Li Luyi, Gao Hui, Wang Danhan, Jiang Hao, Wang Hongzhu, Yu Jiajian, Jiang Xin, Huang Changjiang
Institude of Environmental Safety and Human Health, Wenzhou Medical University, Wenzhou, China.
The 2 Afflicated Hospital and Yuying Children's Hospital, Wenzhou Medical University, Wenzhou, China.
Front Mol Biosci. 2021 Jul 1;8:624951. doi: 10.3389/fmolb.2021.624951. eCollection 2021.

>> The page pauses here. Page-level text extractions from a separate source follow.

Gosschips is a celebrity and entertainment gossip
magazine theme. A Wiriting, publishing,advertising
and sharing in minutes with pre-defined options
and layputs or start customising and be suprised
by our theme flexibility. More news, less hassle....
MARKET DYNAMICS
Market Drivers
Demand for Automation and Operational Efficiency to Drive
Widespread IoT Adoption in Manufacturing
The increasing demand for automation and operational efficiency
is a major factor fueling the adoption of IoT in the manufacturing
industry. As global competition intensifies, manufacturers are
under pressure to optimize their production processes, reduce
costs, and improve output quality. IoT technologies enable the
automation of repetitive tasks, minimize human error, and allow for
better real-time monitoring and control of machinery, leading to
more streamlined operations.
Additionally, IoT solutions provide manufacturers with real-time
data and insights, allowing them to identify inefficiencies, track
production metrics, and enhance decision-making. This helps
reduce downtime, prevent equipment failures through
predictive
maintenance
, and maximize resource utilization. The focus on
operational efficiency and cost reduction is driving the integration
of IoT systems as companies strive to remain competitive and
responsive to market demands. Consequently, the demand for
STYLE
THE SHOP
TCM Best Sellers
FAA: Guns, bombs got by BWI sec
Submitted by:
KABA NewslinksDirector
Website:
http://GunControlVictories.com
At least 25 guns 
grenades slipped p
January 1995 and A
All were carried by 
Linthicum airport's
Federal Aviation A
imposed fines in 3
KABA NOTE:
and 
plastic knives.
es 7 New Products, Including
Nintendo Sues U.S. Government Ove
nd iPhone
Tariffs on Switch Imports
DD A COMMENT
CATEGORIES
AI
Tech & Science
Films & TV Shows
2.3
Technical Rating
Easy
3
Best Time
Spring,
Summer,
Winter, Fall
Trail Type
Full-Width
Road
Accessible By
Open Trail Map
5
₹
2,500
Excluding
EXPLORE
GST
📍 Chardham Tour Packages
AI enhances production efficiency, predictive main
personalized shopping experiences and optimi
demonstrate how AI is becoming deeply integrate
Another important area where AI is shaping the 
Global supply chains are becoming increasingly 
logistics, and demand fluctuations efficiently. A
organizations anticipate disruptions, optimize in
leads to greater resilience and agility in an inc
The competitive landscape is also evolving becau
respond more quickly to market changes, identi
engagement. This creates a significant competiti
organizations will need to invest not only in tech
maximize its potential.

Cervical cancer (CESC) is a gynecologic malignant tumor associated with high incidence and mortality rates because of its distinctive management complexity. Herein, we characterized the molecular features of CESC based on the metabolic gene expression profile by establishing a novel classification system and a scoring system termed as METAscore. Integrative analysis was performed on human CESC samples from TCGA dataset. Unsupervised clustering of RNA sequencing data on 2,752 formerly described metabolic genes identified three METAclusters. These METAclusters for overall survival time, immune characteristics, metabolic features, transcriptome features, and immunotherapeutic effectiveness existed distinct differences. Then we analyzed 207 DEGs among the three METAclusters and as well identified three geneclusters. Correspondingly, these three geneclusters also differently expressed among the aforementioned features, supporting the reliability of the metabolism-relevant molecular classification. Finally METAscore was constructed which emerged as an independent prognostic biomarker, related to CESC transcriptome features, metabolic features, immune characteristics, and linked to the sensitivity of immunotherapy for individual patient. These findings depicted a new classification and a scoring system in CESC based on the metabolic pattern, thereby furthering the understanding of CESC genetic signatures and aiding in the prediction of the effectiveness to anticancer immunotherapies.
宫颈癌(CESC)是一种妇科恶性肿瘤,因其独特的管理复杂性而具有较高的发病率和死亡率。在此,我们通过建立一种名为METAscore的新型分类系统和评分系统,基于代谢基因表达谱对宫颈癌的分子特征进行了表征。对来自TCGA数据集的人类宫颈癌样本进行了综合分析。对先前描述的2752个代谢基因的RNA测序数据进行无监督聚类,确定了三个META簇。这些META簇在总生存时间、免疫特征、代谢特征、转录组特征和免疫治疗效果方面存在明显差异。然后我们分析了三个META簇之间的207个差异表达基因(DEG),并确定了三个基因簇。相应地,这三个基因簇在上述特征中也有不同表达,支持了与代谢相关的分子分类的可靠性。最后构建了METAscore,它作为一种独立的预后生物标志物出现,与宫颈癌转录组特征、代谢特征、免疫特征相关,并与个体患者免疫治疗的敏感性相关。这些发现描绘了一种基于代谢模式的宫颈癌新分类和评分系统,从而进一步加深了对宫颈癌基因特征的理解,并有助于预测抗癌免疫治疗的有效性。